## Tasks and exercises
**A.** In the proxy benchmarking text, what is described as the single most important metric?
**B.** Write the next part of the proxy benchmarking text, picking up after its last sentence.
[[ Text passage open ]]
Benchmarking Proxy Performance: Speed, Uptime, Success Rates

Learn how to benchmark proxy performance with rigorous methodology. Measure success rates, latency, uptime, and IP quality across datacenter, residential, and mobile proxies.

Why Benchmarks Matter and Why Most Are Useless

Proxy performance benchmarks are everywhere, and most of them are worthless. Provider-published benchmarks use ideal conditions against fast targets with no anti-bot protection. Third-party reviews test 50 requests and draw sweeping conclusions. Neither tells you how a proxy will perform in your production environment against your targets at your scale.

A useful benchmark answers a specific operational question: will this proxy deliver the success rate and speed I need for my workload? Answering that question requires controlled methodology, sufficient sample sizes, realistic test targets, and honest analysis that accounts for the inherent variability of proxy networks. A benchmark that tells you a proxy has 150ms average latency is meaningless without knowing the target, the geographic configuration, the time of day, and the sample size.

Good proxy performance benchmarks are expensive to run. They require thousands of requests across hours or days, against multiple targets, from multiple geographic configurations. This investment pays for itself by preventing the much larger cost of choosing the wrong provider for a production workload. Discovering poor performance after you have built your pipeline around a provider means migration costs, delayed projects, and lost data.

What to Benchmark: The Core Metrics

A complete proxy benchmark suite measures six dimensions. Skipping any of them leaves gaps that surface as production surprises.

Success rate per 1,000 requests The percentage of requests that return HTTP 200 with valid content. This is the single most important metric. Measure it per target domain because success rates vary dramatically across sites. A 95% success rate against one target and 60% against another with the same proxy are both valid data points.
Average response time (TTFB) Time from request sent to first byte received. Includes proxy overhead, IP assignment, connection to target, and target processing time. Report median and mean separately. Mean is skewed by outliers, median represents typical experience.
P95 and P99 latency The tail latency that your slowest requests experience. P95 is what 95% of requests complete within. P99 captures extreme outliers. Your timeout settings should be based on P95 or P99, not average. A proxy with 200ms median but 5,000ms P99 will cause frequent timeouts if your timeout is set to 2 seconds.
[[ Text passage closed ]]
[[ Data for review open ]]
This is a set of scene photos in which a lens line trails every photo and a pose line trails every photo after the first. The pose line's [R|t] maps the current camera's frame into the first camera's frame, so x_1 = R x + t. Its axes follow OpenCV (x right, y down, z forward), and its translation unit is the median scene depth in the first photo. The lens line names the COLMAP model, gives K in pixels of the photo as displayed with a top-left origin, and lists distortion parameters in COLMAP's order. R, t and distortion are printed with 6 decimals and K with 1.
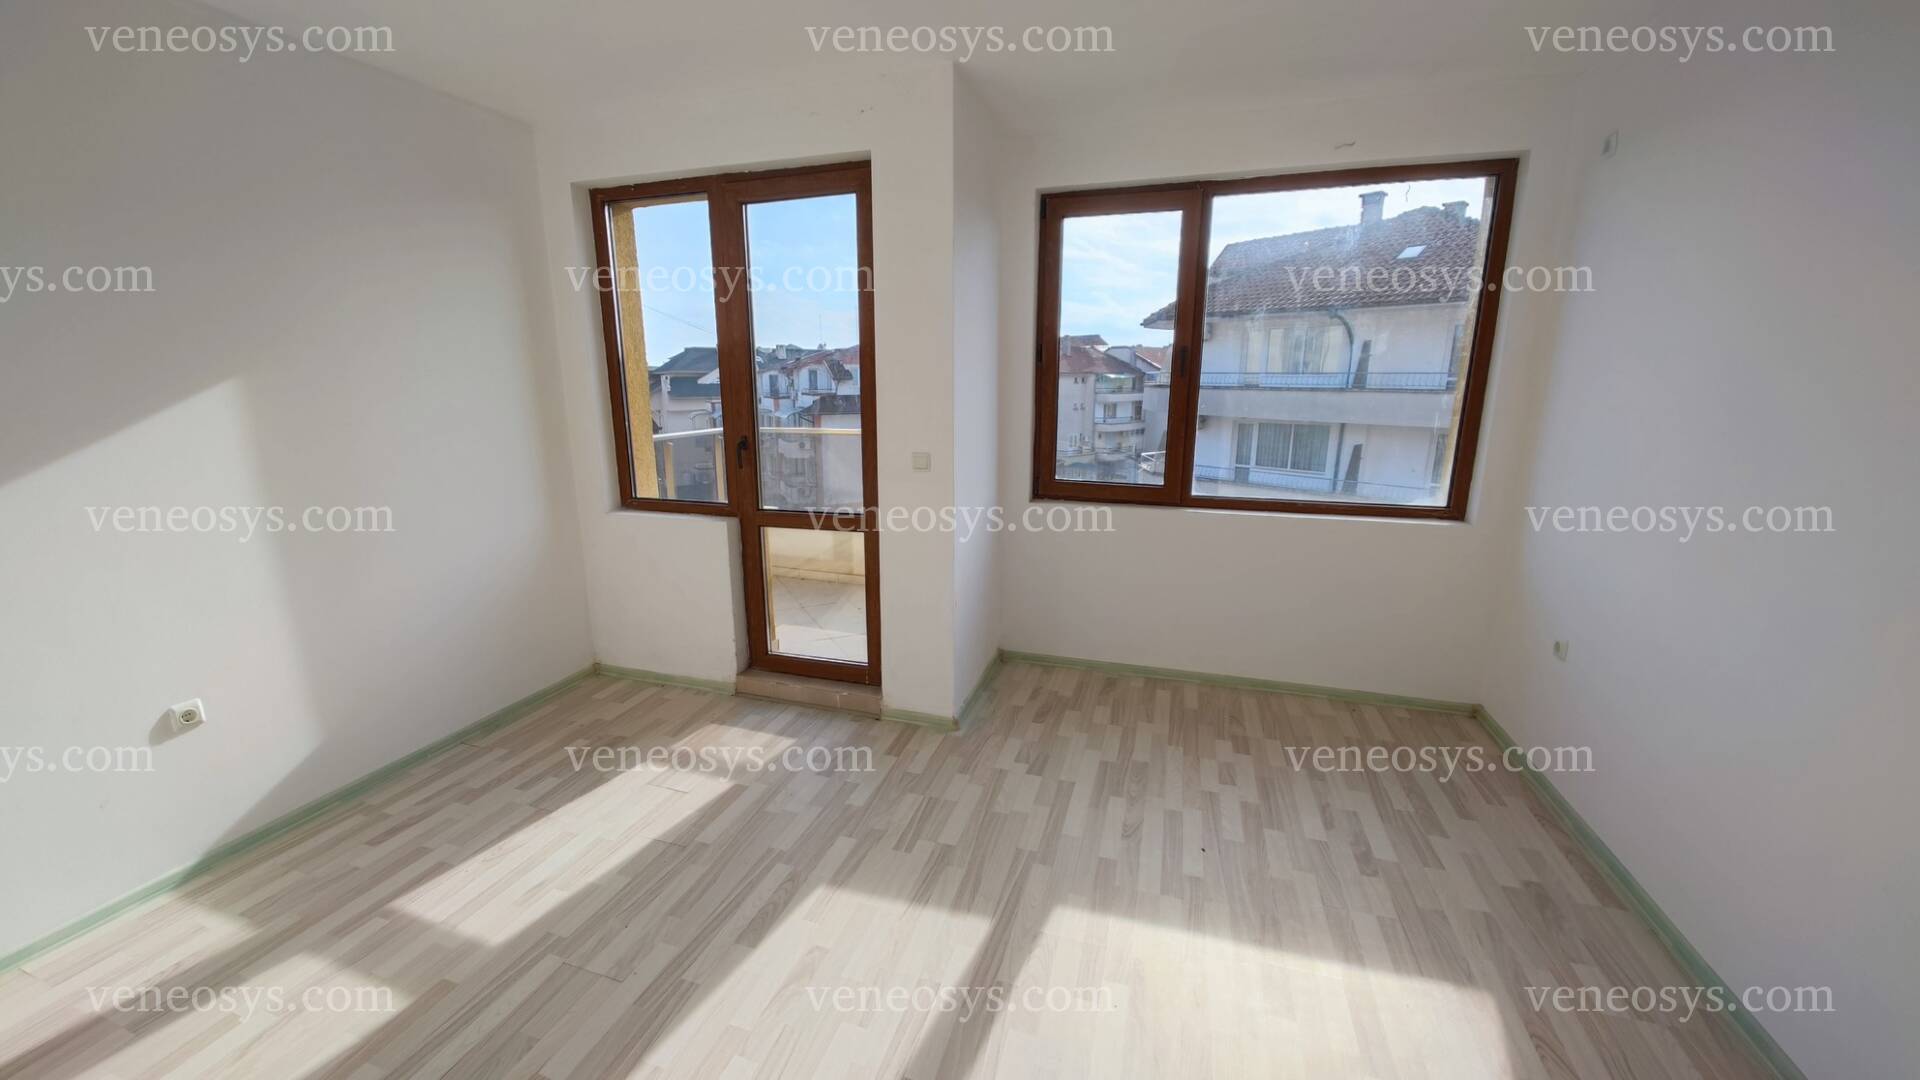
lens RADIAL K [[721.5, 0, 935.0], [0, 721.5, 543.9], [0, 0, 1]] dist [0.000031, -0.010525]
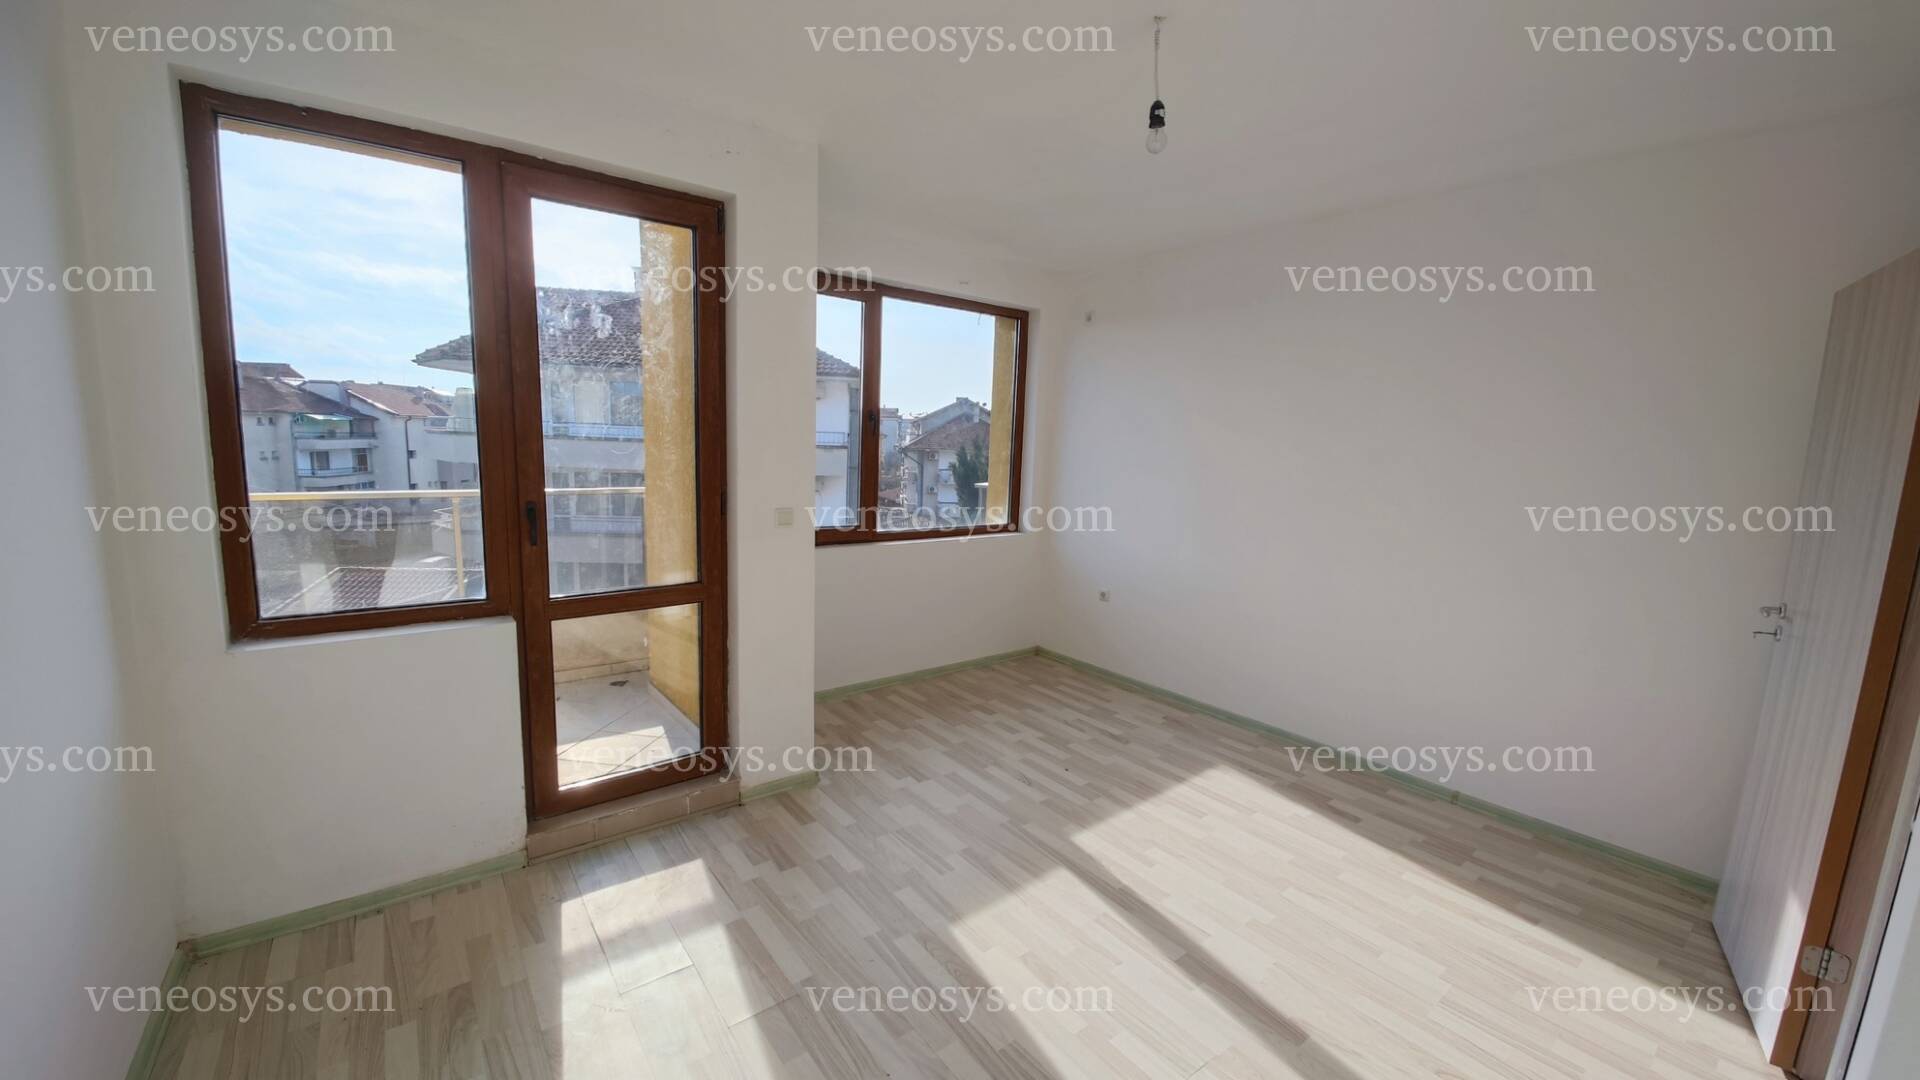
lens RADIAL K [[721.5, 0, 935.0], [0, 721.5, 543.9], [0, 0, 1]] dist [0.000031, -0.010525]
pose [[0.557753, -0.096988, 0.824321, -0.652944], [0.151043, 0.988427, 0.014098, -0.055102], [-0.816148, 0.116645, 0.565947, 0.256505]]
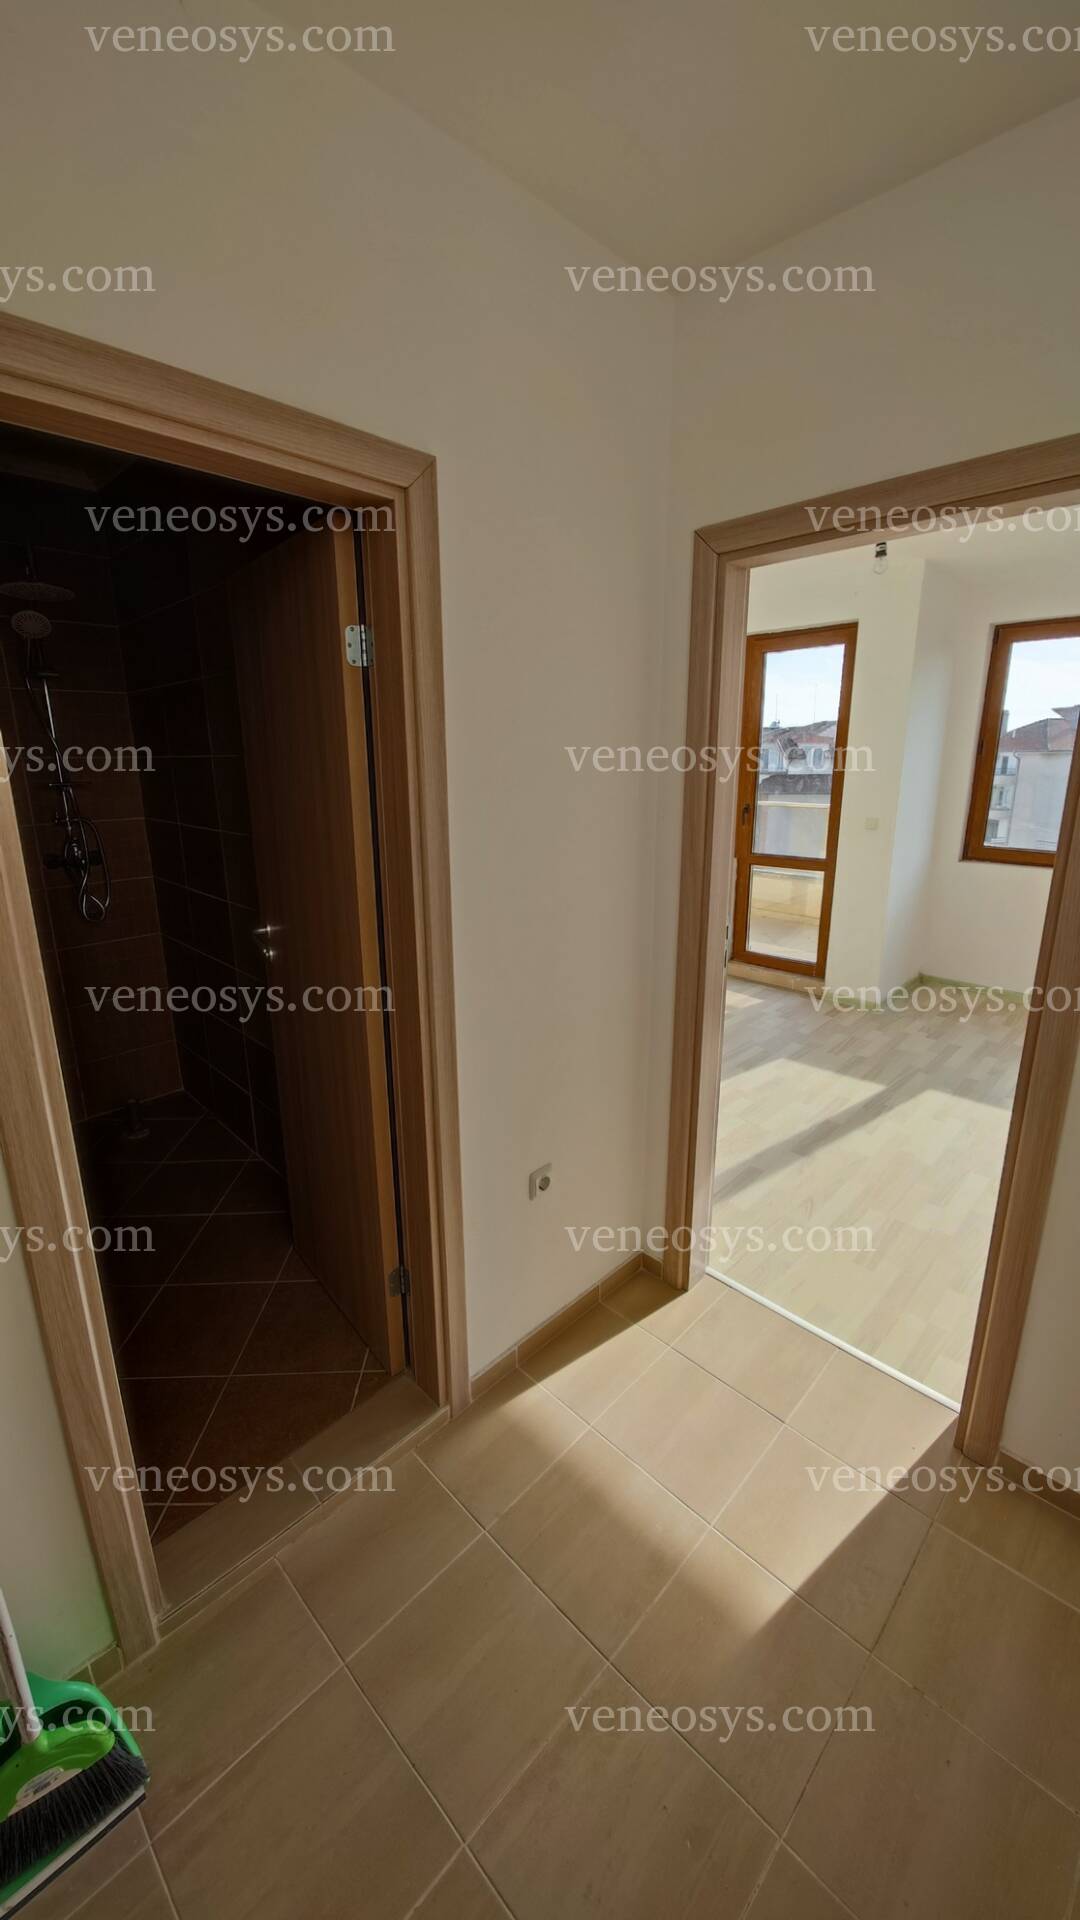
lens RADIAL K [[721.5, 0, 539.2], [0, 721.5, 938.2], [0, 0, 1]] dist [0.000031, -0.010525]
pose [[0.899035, 0.105220, -0.425048, 0.019066], [-0.096042, 0.994447, 0.043030, 0.111659], [0.427215, 0.002137, 0.904148, -0.582966]]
[[ Data for review closed ]]
## Exercise responses
**A.** Success rate per 1,000 requests: the percentage of requests that return HTTP 200 with valid content.

**B.**
Uptime Percentage of time the proxy service accepts and processes connections. Measure over 7+ days. Some providers quote 99.9% uptime but experience multi-minute outages during peak hours that 99.9% annual uptime math conveniently averages away.
IP diversity Number of unique IPs observed across your test requests. Measures actual pool depth, not advertised pool size. A provider claiming 10 million IPs but rotating you through the same 5,000 is effectively a 5,000-IP pool for your workload.
Geo-accuracy Percentage of requests where the assigned IP's actual geographic location matches the requested location. Test by requesting specific countries or cities and verifying the IP's geo-data against an IP geolocation database.

Designing Fair and Reproducible Benchmarks

A benchmark is only as valid as its methodology. Uncontrolled variables make results unreproducible and comparisons meaningless. Follow these principles to produce benchmarks you can trust and defend.

Control your variables. The only variable that should change between test runs is the proxy provider or configuration being tested. Everything else (target URLs, request rate, concurrency level, geographic targeting, time window, client machine, and network conditions) must remain constant. If you test Provider A on Monday morning and Provider B on Wednesday evening, you are comparing days and times, not providers.

Use sufficient sample sizes. Minimum 1,000 requests per test configuration. Statistical confidence requires volume. At 1,000 requests, your median and P95 values stabilise enough for meaningful comparison. For per-domain success rate measurements, 500 requests per domain is the minimum. Below these thresholds, random variance dominates and your conclusions are noise.

Test against realistic targets. Benchmarking against httpbin.org or a static HTML page tells you the proxy's best-case latency. It tells you nothing about how the proxy performs against Cloudflare-protected e-commerce sites, JavaScript-heavy SPAs, or aggressive anti-bot platforms. Include at least three target categories in your benchmark: an unprotected static site (baseline), a moderately protected site (CDN with basic bot detection), and a heavily protected site (advanced anti-bot like Akamai or PerimeterX).

Document everything. Record test date, time, duration, client location, client specs, proxy configuration, target URLs, concurrency, and any other parameter that could affect results. Future you, or anyone trying to reproduce your results, needs this context.

Expected Performance Ranges by Proxy Type

Each proxy type has inherent performance characteristics determined by its network architecture. These ranges represent what well-optimised providers deliver under normal conditions and give you a baseline for evaluating your benchmark results.

Datacenter proxies:

Median TTFB: 50-200ms
P95 TTFB: 150-500ms
Success rate (unprotected sites): 95-99%
Success rate (protected sites): 60-85%
IP assignment time: 5-20ms

Datacenter proxies are the fastest because both ends of the connection run on high-bandwidth server infrastructure. Their weakness is on protected targets where datacenter IP ranges are flagged by default in anti-bot databases.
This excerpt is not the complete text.